Jual Kue dan Minuman Demi Biaya Kuliah, Sabariani Bisa Raih IPK 3,8


Sebagai seorang pengajar, kadang-kadang saya suka terbingung-bingung melihat kelakuan mahasiswa sekarang, hanya untuk hadir kuliah, hadir tepat waktu, aktif di kelas, membaca & menulis dan mengerjakan tugas saja sudah kesulitan atau bahkan tidak bisa sama sekali. Mahasiswa suka lupa tujuan masuk perguruan tinggi, suka malas bekerja keras dan tidak punya strategi untuk belajar dengan cerdas padahal biaya dan sarana sudah disiapkan oleh orang tua. Pola pikir yang dibawa masih pola pikir SMA atau lebih parah lagi, pola pikir anak-anak dimana semuanya harus disuruh, harus disuapi, harus ditegur … lupa bahwa belajar sebagai mahasiswa adalah perjuangan, adalah ibadah, adalah pondasi untuk kerja dan karir di masa depan. Kisah Sabariani dibawah ini semoga bisa menjadi contoh bahwa orang lain, hanya untuk kuliah saja perlu perjuangan berat …

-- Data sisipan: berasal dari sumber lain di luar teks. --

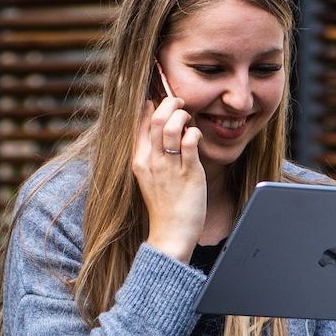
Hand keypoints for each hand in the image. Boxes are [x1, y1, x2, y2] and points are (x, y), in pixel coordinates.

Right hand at [131, 96, 204, 259]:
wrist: (170, 234)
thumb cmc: (164, 206)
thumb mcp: (149, 178)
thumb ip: (151, 155)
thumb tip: (158, 131)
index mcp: (139, 161)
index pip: (140, 124)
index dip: (150, 107)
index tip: (159, 101)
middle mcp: (152, 161)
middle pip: (156, 119)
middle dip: (169, 104)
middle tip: (179, 102)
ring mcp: (169, 167)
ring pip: (172, 127)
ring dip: (182, 115)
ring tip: (188, 117)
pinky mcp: (189, 173)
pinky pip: (190, 142)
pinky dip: (194, 132)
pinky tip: (197, 135)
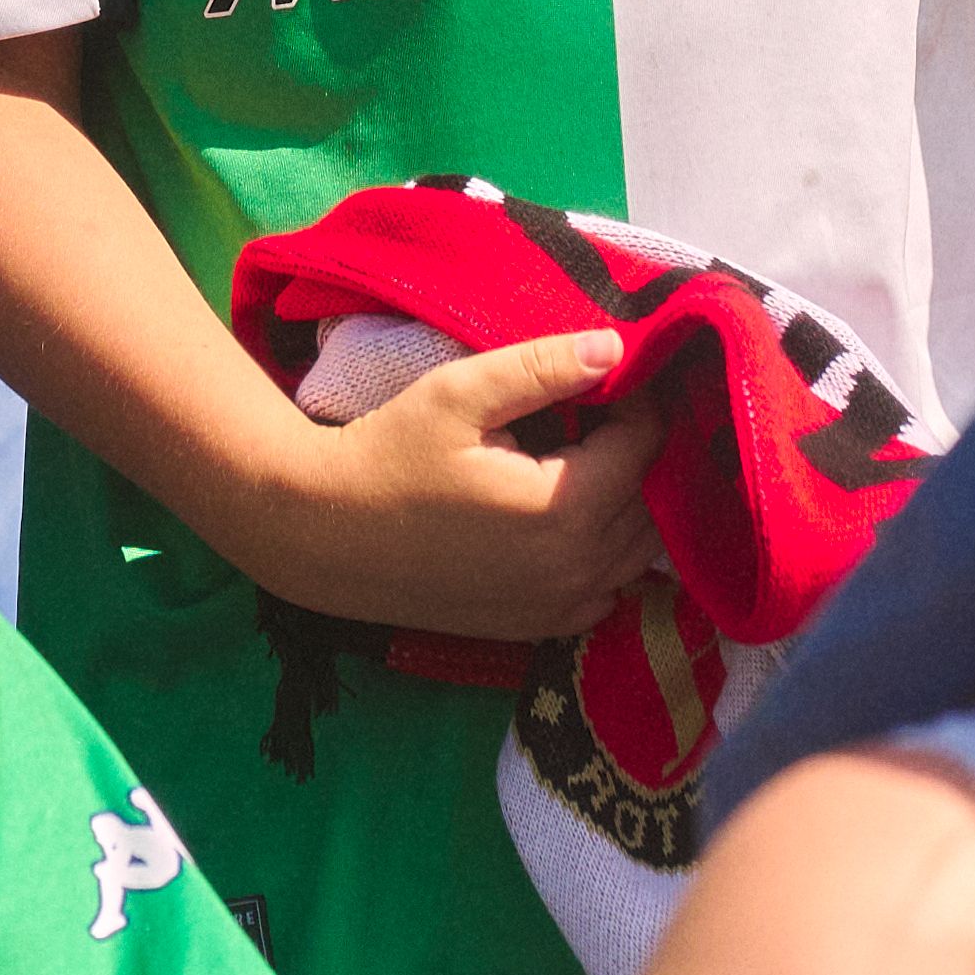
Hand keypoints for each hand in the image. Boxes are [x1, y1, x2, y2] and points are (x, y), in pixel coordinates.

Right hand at [227, 329, 667, 643]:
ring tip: (592, 457)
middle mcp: (575, 570)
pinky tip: (572, 517)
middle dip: (640, 452)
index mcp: (563, 509)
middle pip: (650, 503)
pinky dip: (607, 554)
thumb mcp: (458, 394)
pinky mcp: (538, 626)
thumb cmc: (387, 454)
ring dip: (630, 504)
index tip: (613, 374)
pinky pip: (607, 591)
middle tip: (606, 409)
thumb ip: (541, 368)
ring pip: (637, 553)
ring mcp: (558, 608)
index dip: (639, 403)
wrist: (324, 535)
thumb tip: (615, 348)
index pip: (644, 447)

Sabariani sibuk melayani pembeli di Kampus Universitas Malikussaleh (Unimal) Kompleks Bukit Indah, Desa Blang Pulo, Kecamatan Muara Satu, Kota Lhokseumawe, Senin (21/11/2016) pagi. Dia adalah mahasiswi semester tiga, jurusan Ilmu Komunikasi di kampus itu. Saban hari, Sabariani berangkat dari rumah kosnya dengan menggunakan sepeda. Di bagian belakang, terdapat kotak kue dan minuman yang dijual ke teman-temannya. Putri ketiga dari pasangan almarhum Jalaluddin dan Zariah ini asal Desa Pantai Cermin, Kecamatan Tanjung Pura, Sumatera Utara.

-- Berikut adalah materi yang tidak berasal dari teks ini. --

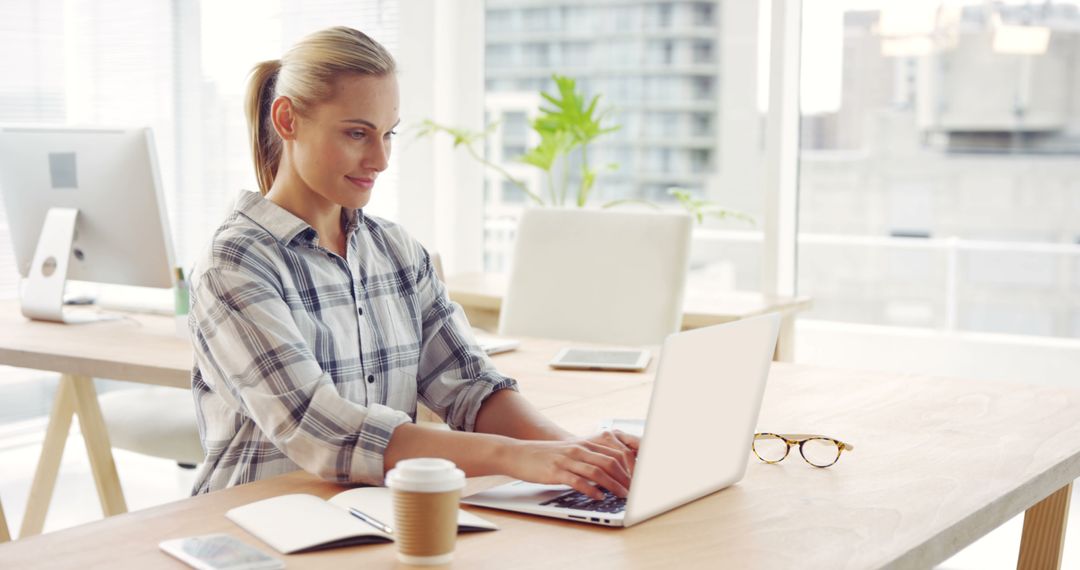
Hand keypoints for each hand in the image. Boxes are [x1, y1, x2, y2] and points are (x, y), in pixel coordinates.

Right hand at [498, 429, 639, 499]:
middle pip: (610, 462)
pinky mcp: (556, 472)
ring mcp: (567, 460)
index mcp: (584, 444)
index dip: (629, 467)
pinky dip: (591, 490)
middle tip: (634, 491)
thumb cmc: (545, 456)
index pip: (614, 453)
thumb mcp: (569, 452)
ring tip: (622, 496)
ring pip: (597, 472)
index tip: (638, 480)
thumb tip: (609, 472)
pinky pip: (578, 481)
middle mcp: (578, 450)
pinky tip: (598, 497)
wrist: (518, 454)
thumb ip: (588, 458)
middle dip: (625, 478)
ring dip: (613, 485)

Jangan pikir, Sabariani akan malu menjajakan kue pada teman-temannya. Tekadnya bulat, menyelesaikan pendidikan sarjana di kampus itu. Awalnya, Sabariani hanya berjualan minuman. Sepeda yang digunakannya pun pinjaman dari ibu kos. “Saya mau beli sepeda itu. Namun, enggak ada duit. Ibu kos bilang, pakai saja. Waktu itu sepeda itu rusak, saya perbaiki dan saya gunakan ke kampus sekarang,” ungkapnya. Sepeda itu selalu diparkir di depan ruang kelas dimana Sabariani belajar. Usai belajar, dia pun setia duduk di samping sepeda butut itu. Sesekali teman-temannya datang membeli minuman atau makanan.

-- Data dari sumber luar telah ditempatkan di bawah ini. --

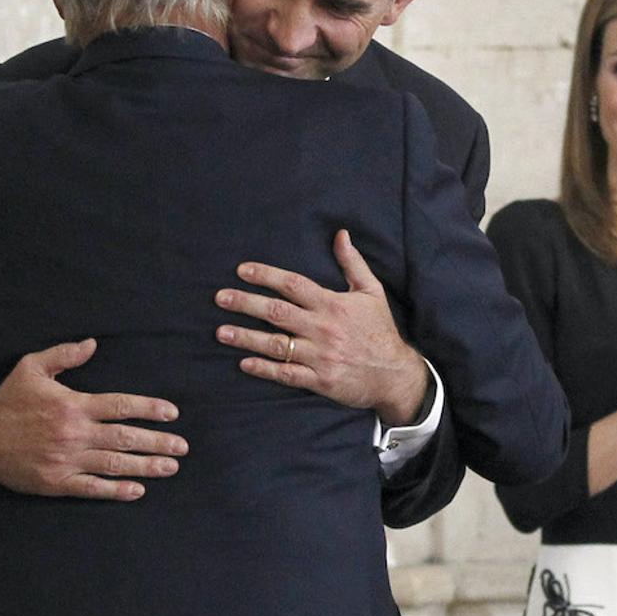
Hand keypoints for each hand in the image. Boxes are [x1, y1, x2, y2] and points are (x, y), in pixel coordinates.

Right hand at [0, 339, 186, 499]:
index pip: (120, 406)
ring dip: (146, 467)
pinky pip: (91, 488)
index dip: (149, 409)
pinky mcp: (57, 483)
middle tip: (182, 447)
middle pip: (125, 438)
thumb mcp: (32, 368)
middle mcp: (74, 433)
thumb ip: (64, 355)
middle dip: (157, 442)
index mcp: (73, 405)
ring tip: (170, 467)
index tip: (172, 414)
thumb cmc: (8, 401)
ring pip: (114, 465)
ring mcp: (66, 460)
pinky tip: (137, 490)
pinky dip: (116, 490)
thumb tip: (93, 343)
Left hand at [215, 229, 428, 425]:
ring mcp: (320, 356)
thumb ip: (353, 263)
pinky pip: (286, 374)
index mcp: (333, 304)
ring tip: (221, 332)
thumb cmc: (380, 331)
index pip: (293, 285)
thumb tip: (341, 234)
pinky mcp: (320, 380)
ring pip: (276, 344)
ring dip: (246, 337)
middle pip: (277, 312)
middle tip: (220, 297)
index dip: (266, 275)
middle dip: (246, 303)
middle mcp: (323, 328)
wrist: (396, 374)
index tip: (242, 271)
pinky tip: (244, 363)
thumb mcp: (372, 292)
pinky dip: (265, 369)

“Awalnya hanya jual minuman. Lalu ada teman yang bilang, kenapa ndak sekalian kue juga. Biar sekali jalan. Kuenya dibuat tetangga kos, saya hanya jual saja, dan dapat uang sedikit sebagai biaya jualan,” ujarnya. Untuk sepotong kue yang laku, Sabariani mendapatkan biaya jual sebesar Rp 200. Kini, jualannya semakin laris. Dalam sehari, dia bisa mendapatkan uang Rp 40.000 - Rp 50.000. Uang itu digunakan untuk menutupi biaya kuliah, dan sedikit membantu keluarganya di kampung. Penerima bantuan pendidikan untuk mahasiswa berprestasi (Bidikmisi) itu memenuhi kebutuhan hidupnya dari hasil berjualan.

“Tidak (malu). Ini pekerjaan halal. Terpenting saya bekerja dan cari duit, bantu keluarga dan buat kuliah juga,” katanya. Berasal dari keluarga tidak mampu membuat Sabariani semakin tangguh menjalani hidup. Ibunya hanya berjualan kue di kampung halamannya. Pendapat terbatas itu menginsipirasi gadis dengan indeks prestasi kumulatif 3,8 itu untuk meringankan beban orangtua. “Semoga saya bisa tamat dan bekerja agar orang tua lebih terbantu,” pungkasnya. Matanya nanar menatap Jalan Sumatera Kampus Unimal di Bukit Indah Lhokseumawe. Sejurus kemudian dia sibuk melayani pembeli demi asa menggapai cita-cita.